To do my job as your MP there are certain expenses that I have to claim. These include paying for staff, funding accommodation for when I am in London and covering the costs of my offices in the constituency and in Parliament. Everything I claim for is publicly recorded and checked by the Independent Parliamentary Standards Authority (IPSA). Since the May 2010 General Election IPSA has been responsible for the regulation and payment of expenses to Members of the House of Commons.

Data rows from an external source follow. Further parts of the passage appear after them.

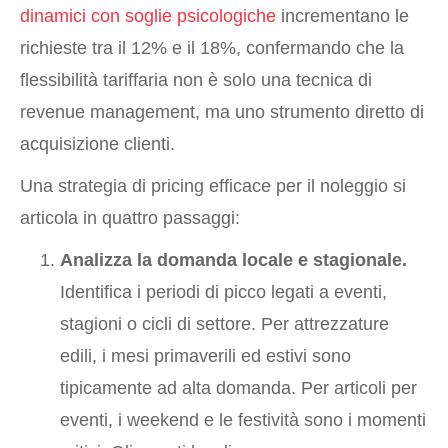
dinamici con soglie psicologiche
incrementano le
richieste tra il 12% e il 18%, confermando che la
flessibilità tariffaria non è solo una tecnica di
revenue management, ma uno strumento diretto di
acquisizione clienti.
Una strategia di pricing efficace per il noleggio si
articola in quattro passaggi:
Analizza la domanda locale e stagionale.
Identifica i periodi di picco legati a eventi,
stagioni o cicli di settore. Per attrezzature
edili, i mesi primaverili ed estivi sono
tipicamente ad alta domanda. Per articoli per
eventi, i weekend e le festività sono i momenti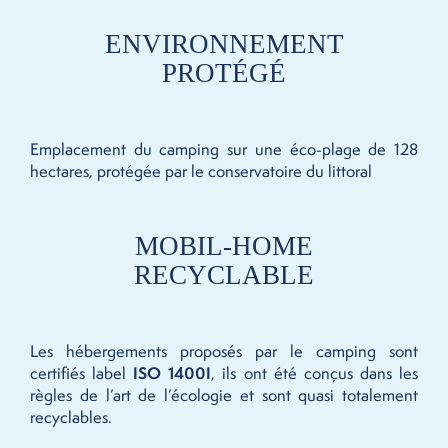
ENVIRONNEMENT
PROTÉGÉ
Emplacement du camping sur une éco-plage de 128
hectares, protégée par le conservatoire du littoral
MOBIL-HOME
RECYCLABLE
Les hébergements proposés par le camping sont
certifiés label
ISO 1400I
, ils ont été conçus dans les
règles de l’art de l’écologie et sont quasi totalement
recyclables.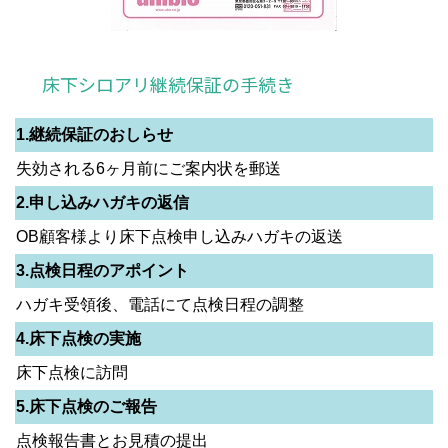
床下シロアリ継続保証の手続き
1.継続保証のおしらせ
失効される6ヶ月前にご案内状を郵送
2.申し込みハガキの返信
OB顧客様より床下点検申し込みハガキの返送
3.点検日程のアポイント
ハガキ受領後、電話にて点検日程の調整
4.床下点検の実施
床下点検に訪問
5.床下点検のご報告
点検報告書とお見積の提出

I do not claim everything MPs are entitled to claim for. My predecessor did claim many of these expenses. My expenses can be found at:
MP Pay and Pensions
The basic annual salary for an MP from April 2017 is £76,011. MPs lost the right to set their own pay following the appalling expenses scandal, which happened before I was elected to Parliament. On 24 May 2011 IPSA was made responsible for determining MPs' pay and setting the level of any increase in their salary. IPSA is also responsible for the oversight of the MPs' pension scheme. You can read more about IPSA, MPs pay and expenses here: http://www.theipsa.org.uk/publications/mps-pay-and-pensions/
It is often misreported that MPs receive their pension as soon as they leave office. This is not correct as MPs can only take their pension at the normal pensionable age.
In the 2010-15 Parliament MPs continued to receive a generous final salary scheme, bought at increments of 1/50th 1/40th or 1/60th. The decision on how MP pensions is now taken independently by IPSA. I supported reform to this overly generous pension scheme as I did to other public sector pension schemes.
From 2015 onwards, the MP pension scheme has been changed to a less generous career average scheme. This mirrors other public sector schemes where final salary has been replaced by career average. The cost of this new scheme to the taxpayer is now 13.01% of an MP's salary, down from over 20% under the previous more generous scheme.
I previously turned down a taxpayer funded pension scheme in my previous employment.